Goal of the exercise:
Wherever a line holds the word "entre", copy that line from the data.

Input for this task:
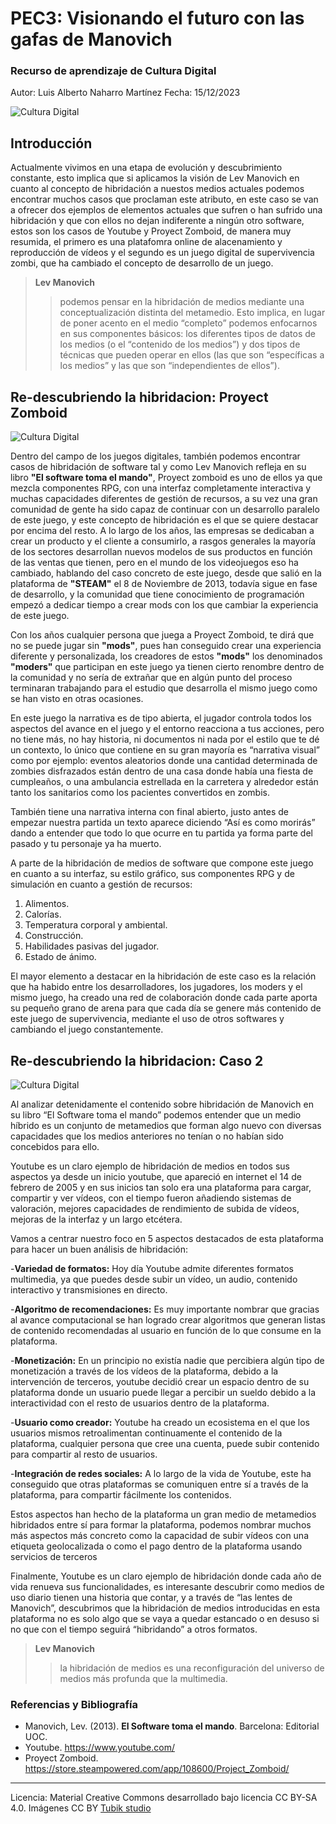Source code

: # PEC3: Visionando el futuro con las gafas de Manovich 

### Recurso de aprendizaje de Cultura Digital 

Autor: Luis Alberto Naharro Martínez
Fecha: 15/12/2023

![Cultura Digital](https://cdn.computerhoy.com/sites/navi.axelspringer.es/public/media/image/2018/05/gafas-vr-realidad-virtual-extendida-qualcomm-snapdragon-xr1.jpg) 



## Introducción

Actualmente vivimos en una etapa de evolución y descubrimiento constante, esto implica que si aplicamos la visión de Lev Manovich en cuanto al concepto de hibridación a nuestos medios actuales 
podemos encontrar muchos casos que proclaman este atributo, en este caso se van a ofrecer dos ejemplos de elementos actuales que sufren o han sufrido una hibridación y que con ellos no dejan indiferente a ningún otro software, 
estos son los casos de Youtube y Proyect Zomboid, de manera muy resumida, el primero es una platafomra online de alacenamiento y reproducción de vídeos y el segundo es un juego digital de supervivencia zombi, que ha cambiado el concepto de desarrollo de un juego.

>**Lev Manovich**
>>podemos pensar en la hibridación de medios mediante una 
conceptualización distinta del metamedio. Esto implica, en lugar de poner acento en el 
medio “completo” podemos enfocarnos en sus componentes básicos: los diferentes tipos 
de datos de los medios (o el “contenido de los medios”) y dos tipos de técnicas que 
pueden operar en ellos (las que son “específicas a los medios” y las que son 
“independientes de ellos”).


## Re-descubriendo la hibridacion: Proyect Zomboid
![Cultura Digital](https://imgmedia.libero.pe/652x359/libero/original/2022/01/04/61d4b2f02194f83cd63df42d.webp) 

Dentro del campo de los juegos digitales, también podemos encontrar casos de hibridación de software tal y como Lev Manovich refleja en su libro **"El software toma el mando"**, Proyect zomboid es uno de ellos ya que mezcla componentes RPG, con una interfaz completamente interactiva y muchas capacidades diferentes de gestión de recursos, a su vez una gran comunidad de gente ha sido capaz de continuar con un desarrollo paralelo de este juego, y este concepto de hibridación es el que se quiere destacar por encima del resto.
A lo largo de los años, las empresas se dedicaban a crear un producto y el cliente a consumirlo, a rasgos generales la mayoría de los sectores desarrollan nuevos modelos de sus productos en función de las ventas que tienen, pero en el mundo de los videojuegos eso ha cambiado, hablando del caso concreto de este juego, desde que salió en la plataforma de **"STEAM"** el 8 de Noviembre de 2013, todavía sigue en fase de desarrollo, y la comunidad que tiene conocimiento de programación empezó a dedicar tiempo a crear mods con los que cambiar la experiencia de este juego.

Con los años cualquier persona que juega a Proyect Zomboid, te dirá que no se puede jugar sin **"mods"**, pues han conseguido crear una experiencia diferente y personalizada, los creadores de estos **"mods"** los denominados **"moders"** que participan en este juego ya tienen cierto renombre dentro de la comunidad y no sería de extrañar que en algún punto del proceso terminaran trabajando para el estudio que desarrolla el mismo juego como se han visto en otras ocasiones.

En este juego la narrativa es de tipo abierta, el jugador controla todos los aspectos del avance en el juego y el entorno reacciona a tus acciones, pero no tiene más, no hay historia, ni documentos ni nada por el estilo que te dé un contexto, lo único que contiene en su gran mayoría es “narrativa visual” como por ejemplo: eventos aleatorios donde una cantidad determinada de zombies disfrazados están dentro de una casa donde había una fiesta de cumpleaños, o una ambulancia estrellada en la carretera y alrededor están tanto los sanitarios como los pacientes convertidos en zombis.

También tiene una narrativa interna con final abierto, justo antes de empezar nuestra partida un texto aparece diciendo “Así es como morirás” dando a entender que todo lo que ocurre en tu partida ya forma parte del pasado y tu personaje ya ha muerto.

A parte de la hibridación de medios de software que compone este juego en cuanto a su interfaz, su estilo gráfico, sus componentes RPG y de simulación en cuanto a gestión de recursos:

 1. Alimentos.
 2. Calorías.
 3. Temperatura corporal y ambiental.
 4. Construcción.
 5. Habilidades pasivas del jugador.
 6. Estado de ánimo.



El mayor elemento a destacar en la hibridación de este caso es la relación que ha habido entre los desarrolladores, los jugadores, los moders y el mismo juego, ha creado una red de colaboración  donde cada parte aporta su pequeño grano de arena para que cada día se genere más contenido de este juego de supervivencia, mediante el uso de otros softwares y cambiando el juego constantemente.



## Re-descubriendo la hibridacion: Caso 2
![Cultura Digital](https://fs-prod-cdn.nintendo-europe.com/media/images/10_share_images/games_15/nintendo_switch_download_software_1/H2x1_NSwitchDS_YouTube_image1280w.jpg) 

Al analizar detenidamente el contenido sobre hibridación de Manovich en su libro “El Software toma el mando” podemos entender que un medio híbrido es un conjunto de metamedios que forman algo nuevo con diversas capacidades que los medios anteriores no tenían o no habían sido concebidos para ello.

Youtube es un claro ejemplo de hibridación de medios en todos sus aspectos ya desde un inicio youtube, que apareció en internet el 14 de febrero de 2005 y en sus inicios tan solo era una plataforma para cargar, compartir y ver vídeos, con el tiempo fueron añadiendo sistemas de valoración, mejores capacidades de rendimiento de subida de vídeos, mejoras de la interfaz y un largo etcétera.

Vamos a centrar nuestro foco en 5 aspectos destacados de esta plataforma para hacer un buen análisis de hibridación:

-**Variedad de formatos:** Hoy día Youtube admite diferentes formatos multimedia, ya que puedes desde subir un vídeo, un audio, contenido interactivo y transmisiones en directo.

-**Algoritmo de recomendaciones:** Es muy importante nombrar que gracias al avance computacional se han logrado crear algoritmos que generan listas de contenido recomendadas al usuario en función de lo que consume en la plataforma.

-**Monetización:** En un principio no existía nadie que percibiera algún tipo de monetización a través de los vídeos de la plataforma, debido a la intervención de terceros, youtube decidió crear un espacio dentro de su plataforma donde un usuario puede llegar a percibir un sueldo debido a la interactividad con el resto de usuarios dentro de la plataforma.

-**Usuario como creador:** Youtube ha creado un ecosistema en el que los usuarios mismos retroalimentan continuamente el contenido de la plataforma, cualquier persona que cree una cuenta, puede subir contenido para compartir al resto de usuarios.

-**Integración de redes sociales:** A lo largo de la vida de Youtube, este ha conseguido que otras plataformas se comuniquen entre sí a través de la plataforma, para compartir fácilmente los contenidos.

Estos aspectos han hecho de la plataforma un gran medio de metamedios hibridados entre sí para formar la plataforma, podemos nombrar muchos más aspectos más concreto como la capacidad de subir vídeos con una etiqueta geolocalizada o como el  pago dentro de la plataforma usando servicios de terceros

Finalmente, Youtube es un claro ejemplo de hibridación donde cada año de vida renueva sus funcionalidades, es interesante descubrir como medios de uso diario tienen una historia que contar, y a través de “las lentes de Manovich”, descubrimos que la hibridación de medios introducidas en esta plataforma no es solo algo que se vaya a quedar estancado o en desuso si no que con el tiempo seguirá “hibridando” a otros formatos.




>**Lev Manovich**
>>la hibridación de medios es una reconfiguración del universo de 
medios más profunda que la multimedia.



### Referencias y Bibliografía

* Manovich, Lev. (2013). **El Software toma el mando**. Barcelona: Editorial UOC. 
* Youtube. https://www.youtube.com/
* Proyect Zomboid. https://store.steampowered.com/app/108600/Project_Zomboid/
  

----

Licencia: Material Creative Commons desarrollado bajo licencia CC BY-SA 4.0. Imágenes CC BY [Tubik studio](https://blog.tubikstudio.com/how-to-create-original-flat-illustrations-designers-tips/)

The answer:
El mayor elemento a destacar en la hibridación de este caso es la relación que ha habido entre los desarrolladores, los jugadores, los moders y el mismo juego, ha creado una red de colaboración  donde cada parte aporta su pequeño grano de arena para que cada día se genere más contenido de este juego de supervivencia, mediante el uso de otros softwares y cambiando el juego constantemente.
-**Integración de redes sociales:** A lo largo de la vida de Youtube, este ha conseguido que otras plataformas se comuniquen entre sí a través de la plataforma, para compartir fácilmente los contenidos.
Estos aspectos han hecho de la plataforma un gran medio de metamedios hibridados entre sí para formar la plataforma, podemos nombrar muchos más aspectos más concreto como la capacidad de subir vídeos con una etiqueta geolocalizada o como el  pago dentro de la plataforma usando servicios de terceros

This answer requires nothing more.